Gyros drift and cannot be used to establish absolute orientation.

Keep in mind that the order in which you do rotations about the different axes matters a great deal. The rotation matrix you have entered is defined for only one particular order of rotations and won't work for any other.

jremington: Gyros drift and cannot be used to establish absolute orientation.

Keep in mind that the order in which you do rotations about the different axes matters a great deal. The rotation matrix you have entered is defined for only one particular order of rotations and won't work for any other.

I have calibrated the gyros, but the calculated angles still drift approx 0.3deg per 10 seconds or so. It's pretty stable, at least stable enough to test it for a couple of seconds.

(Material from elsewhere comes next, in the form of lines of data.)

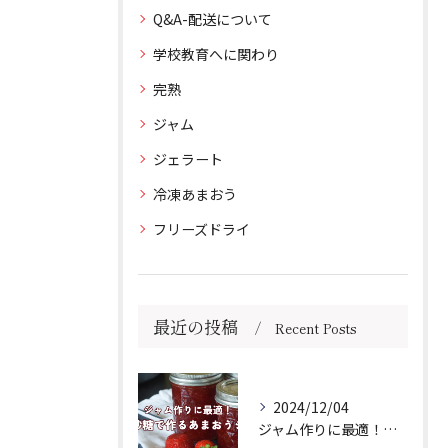
Q&A-配送について
学校教育へに関わり
完熟
ジャム
ジェラート
冷凍あまおう
フリーズドライ
最近の投稿
Recent Posts
2024/12/04
ジャム作りに最適！きび砂糖で作るあまおうジャムの作り方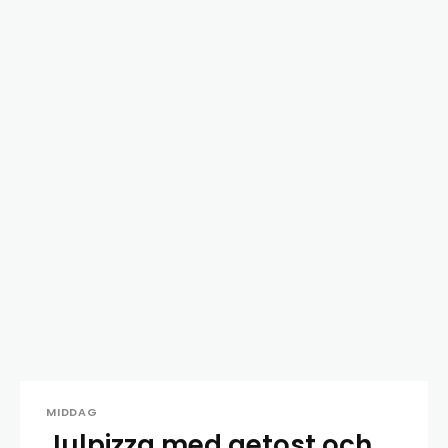
MIDDAG
Julpizza med getost och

I don't really understand how the order of rotations matter, because the rotations about two or three axes almost always happen at the same time, for instance a quadcopter (or other multiroter craft) almost never rotates only about one single axis, or in a predefined order of angles?

I don't really understand how the order of rotations matter

Try it with a book.

Rotate the book first 90 degrees clockwise about X (North), then 90 degrees clockwise about Y (East).

Is the book's final orientation the same, if you rotate first 90 degrees clockwise about Y, then X?

jremington: Try it with a book.

Rotate the book first 90 degrees clockwise about X (North), then 90 degrees clockwise about Y (East).

Is the book's final orientation the same, if you rotate first 90 degrees clockwise about Y, then X?

Yes, that I understand, but in most cases objects are not rotated around only one axis at a time, for instance in multirotors or aircrafts in general?

The mathematical framework you are using to represent a rotational transformation requires breaking that transformation down into successive rotations about three axes. There are many ways of doing that breakdown.

There are other frameworks for representing rotational transformations, for example a quaternion represents a rotational transformation by a single angle about an axis that points in a carefully chosen direction.

jremington: The mathematical framework you are using to represent a rotational transformation requires breaking that transformation down into successive rotations about three axes. There are many ways of doing that breakdown.

There are other frameworks for representing rotational transformations, for example a quaternion represents a rotational transformation by a single angle about an axis that points in a carefully chosen direction.

Do you happen to know how these rotations are broken down so I can represent the rotations relative to the intertial frame?